スピリチュアルな視点から平和について考える

イスラム教との対話(3)

2005年04月05日 | Weblog
ユダヤ教、キリスト教、イスラムは一神教です。世間ではよく、一神教であるがために他の信仰を受け入れることができず、3つの宗教の間で戦争が起こるのだ、と言われることがあります。

しかしながら、名前こそ違え、3つの宗教の神は同じ神です。一神教ということは、神は一つしか存在しない、という信念体系です。3つの一神教は究極的には同じ神を信じているのに、そこに厳しい対立や戦争が起こるのは奇妙です。

私はむしろ、これらの3宗教が、それぞれが変更不可能な「聖典」を持っていて、その聖典に縛られていることが最大の問題だと思います。

たとえばイスラムの一夫多妻制は、イスラムが成立した当時は意味があったのかもしれませんが、明らかに今の時代にはあいません。武力や戦争の正当化についても同じことが言えます。にもかかわらず、それがコーランに神の言葉として記されている以上、それらを削除することはできません。神の言葉を変更・削除することは、神への冒涜になるからです。

ユダヤ教の聖書(旧約聖書)にも同じことが言えます。たとえば様々な食事規定や生活規定がそうです。また、キリスト教の新約聖書には、イエス・キリストを神のひとり子として絶対化し、ユダヤ人を敵視する記述があります。キリスト教はユダヤ教徒による迫害の中で成立したので、どうしても反ユダヤ主義的な要素が新約聖書には残っているのです。

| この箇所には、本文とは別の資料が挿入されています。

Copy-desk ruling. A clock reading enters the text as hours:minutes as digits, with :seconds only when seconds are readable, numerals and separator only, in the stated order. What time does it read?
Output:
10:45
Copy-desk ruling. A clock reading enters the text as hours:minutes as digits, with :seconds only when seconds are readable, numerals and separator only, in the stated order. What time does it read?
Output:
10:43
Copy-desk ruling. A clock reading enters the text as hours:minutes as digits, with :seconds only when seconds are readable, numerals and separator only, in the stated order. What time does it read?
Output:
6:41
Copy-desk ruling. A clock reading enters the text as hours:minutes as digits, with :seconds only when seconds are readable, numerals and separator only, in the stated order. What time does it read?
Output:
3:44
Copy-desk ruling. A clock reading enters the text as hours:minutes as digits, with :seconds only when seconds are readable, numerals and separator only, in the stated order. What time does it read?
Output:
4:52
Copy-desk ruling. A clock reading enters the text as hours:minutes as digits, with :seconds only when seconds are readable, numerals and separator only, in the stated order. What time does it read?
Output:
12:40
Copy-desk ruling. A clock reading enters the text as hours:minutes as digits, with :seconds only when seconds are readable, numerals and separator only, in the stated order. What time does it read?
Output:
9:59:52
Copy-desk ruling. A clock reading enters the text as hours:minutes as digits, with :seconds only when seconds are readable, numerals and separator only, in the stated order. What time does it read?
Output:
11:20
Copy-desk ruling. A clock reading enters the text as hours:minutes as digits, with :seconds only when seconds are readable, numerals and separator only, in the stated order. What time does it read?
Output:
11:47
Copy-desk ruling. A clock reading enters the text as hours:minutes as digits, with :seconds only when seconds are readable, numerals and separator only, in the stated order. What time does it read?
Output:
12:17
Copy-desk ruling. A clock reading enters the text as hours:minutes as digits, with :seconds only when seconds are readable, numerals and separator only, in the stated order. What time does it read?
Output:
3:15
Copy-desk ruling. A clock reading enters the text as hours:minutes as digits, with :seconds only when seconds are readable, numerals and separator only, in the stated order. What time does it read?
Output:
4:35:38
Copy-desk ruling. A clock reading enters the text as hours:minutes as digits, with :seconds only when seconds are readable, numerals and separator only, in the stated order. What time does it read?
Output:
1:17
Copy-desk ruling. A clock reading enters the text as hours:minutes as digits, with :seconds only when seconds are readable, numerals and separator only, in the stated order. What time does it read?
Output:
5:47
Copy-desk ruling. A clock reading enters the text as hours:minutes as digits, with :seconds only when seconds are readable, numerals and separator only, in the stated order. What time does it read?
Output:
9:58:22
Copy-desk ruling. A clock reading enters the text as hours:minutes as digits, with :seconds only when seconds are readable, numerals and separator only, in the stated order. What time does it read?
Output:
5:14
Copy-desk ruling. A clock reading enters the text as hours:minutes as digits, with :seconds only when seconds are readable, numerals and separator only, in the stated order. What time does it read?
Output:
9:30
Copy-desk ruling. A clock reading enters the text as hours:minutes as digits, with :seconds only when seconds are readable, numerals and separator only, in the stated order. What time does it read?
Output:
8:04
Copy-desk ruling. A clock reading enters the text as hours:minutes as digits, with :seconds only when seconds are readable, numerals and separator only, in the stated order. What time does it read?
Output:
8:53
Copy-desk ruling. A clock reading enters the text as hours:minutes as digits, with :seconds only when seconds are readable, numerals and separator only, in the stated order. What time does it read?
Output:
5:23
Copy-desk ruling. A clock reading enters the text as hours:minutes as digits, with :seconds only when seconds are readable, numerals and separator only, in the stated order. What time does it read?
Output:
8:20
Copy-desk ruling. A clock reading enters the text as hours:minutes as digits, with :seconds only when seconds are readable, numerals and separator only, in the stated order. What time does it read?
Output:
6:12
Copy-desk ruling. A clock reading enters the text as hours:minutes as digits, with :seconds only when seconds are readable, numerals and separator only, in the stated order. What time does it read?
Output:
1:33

聖書やコーランには、素晴らしい教えもありますが、時代に合わない要素や、差別や争いを助長する文言も含まれています。常識的に考えるならば、時代にそぐわないし、人類愛に反する教えがあれば、削除したり変更すればいいわけです。しかし、それができないのが、聖典に縛られた宗教の問題点です。大昔の聖典が人間の自由を縛り、社会の進歩を阻害し、紛争の種を蒔いているという側面があります。

仏教の場合は、こういう問題は少ないようです。何しろ、お釈迦様の名を使って語られている仏典が膨大で、その内容もあまりにも難解ですから、仏典全部を読むことすら困難です。しかも、その大部分が後世になって創作されたものであることが学問的に立証されています。仏典はあくまでも悟りのための材料にすぎません。仏典それ自体をいくら尊重しても、その内容を理解し、教えを正しく実践し、悟りを得なければ何にもなりません。

しかも、各経典の内容が多種多様です。それは新約聖書の4福音書の違いどころではありません。仏教の歴史上、異なった仏典を根拠にして様々の異なった宗派が生まれました。

それらの中で、自己の聖典を絶対化するという点で、3つの一神教に近い感性が感じられるのが、法華経系の宗派です。それは、法華経が「この教えが仏説の中で最高の教えである。ほかの教えは、法華経にいたる方便だ」と強調しているからです。法華経を信奉する日蓮系の一部の宗派が、なんとなくキリスト教やイスラムの原理主義に似た戦闘性を感じさせるのも、そんなところに理由があるのかもしれません。